Being aware of the primary concerns our users have when adopting cloud technologies, we understand very well that delivering biometrics via a cloud API creates concerns regarding risks related to confidentiality, integrity, availability and accountability of the service provider. Now, even though the security of the API is the sole responsibility of the provider, i.e. us in this case, we figured it might be useful to share or approach to analyzing the security of our cloud API yourself.

Some of the major areas, a user looking to integrate any API including ours, should watch out for before making the commitment are:

  1. Authentication & authorization – you need to start by asking these following questions: Does the API offer management of two-factor authentication attributes? Does the API offer encryption management of the usernames and passwords?
  2. Message protection – In order to make sure that the messages exchanged between you application and the cloud API are safe, consider whether the API addresses key concerns like message structure, integrity validation, communication encryption and encoding etc.
  3. Transport security – any API that interacts with or transmits sensitive data, needs to be protected withing a secure channel like SSL/TLS. This being the case though, you need to make sure that any limitations or prerequisites related to configuration issues with various platforms, end-to-end protection and certificate authorities are appropriate for you client or end users.
  4. Code and development practices – as an API that passes JSON messages and accepts input from users and applications, our service is adequately tested for all standard injection flaws and CSRF attacks, schema validation, I/O encoding, etc.
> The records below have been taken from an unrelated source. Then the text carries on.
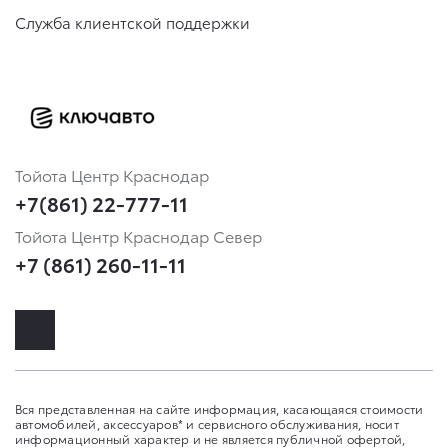
Служба клиентской поддержки
Тойота Центр Краснодар
+7(861) 22-777-11
Тойота Центр Краснодар Север
+7 (861) 260-11-11
Вся представленная на сайте информация, касающаяся стоимости
автомобилей, аксессуаров* и сервисного обслуживания, носит
информационный характер и не является публичной офертой,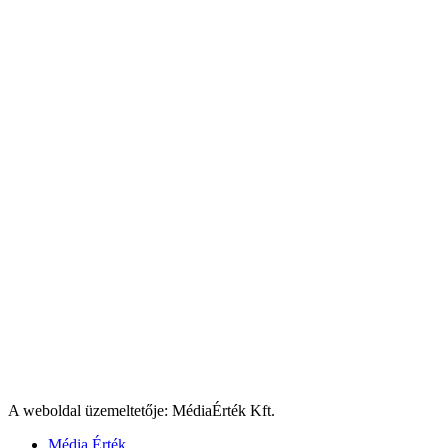
A weboldal üzemeltetője: MédiaÉrték Kft.
Média Érték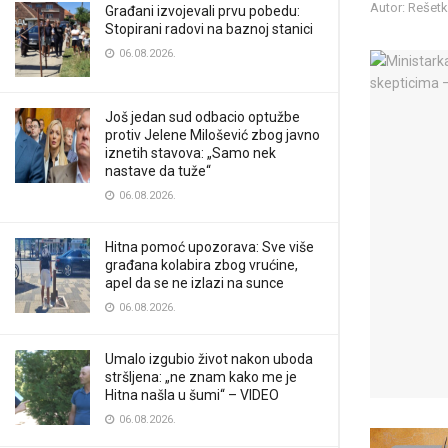
Autor: Rešet
Građani izvojevali prvu pobedu:
Stopirani radovi na baznoj stanici
06.08.2026.
Još jedan sud odbacio optužbe
protiv Jelene Milošević zbog javno
iznetih stavova: „Samo nek
nastave da tuže“
06.08.2026.
Hitna pomoć upozorava: Sve više
građana kolabira zbog vrućine,
apel da se ne izlazi na sunce
06.08.2026.
Umalo izgubio život nakon uboda
stršljena: „ne znam kako me je
Hitna našla u šumi“ – VIDEO
06.08.2026.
Once you have a good grasp of the key security requirements for your project and the issues that can be caused by an insecure API, you can move on to implement some security best practices. First start out by evaluation the provided documentation and check whether it includes existing application assessment results and reports that demonstrate security best practices. For custom subscription clients we would even help you determine the suitability of our API security by allowing sharing of results for penetration tests and vulnerability assessment  performed against our API. Finaly, you can always rely on our security policies for the creation, dissemination, storage and disposal of API keys  supported by an access and authentication mechanism that keeps your projects secure.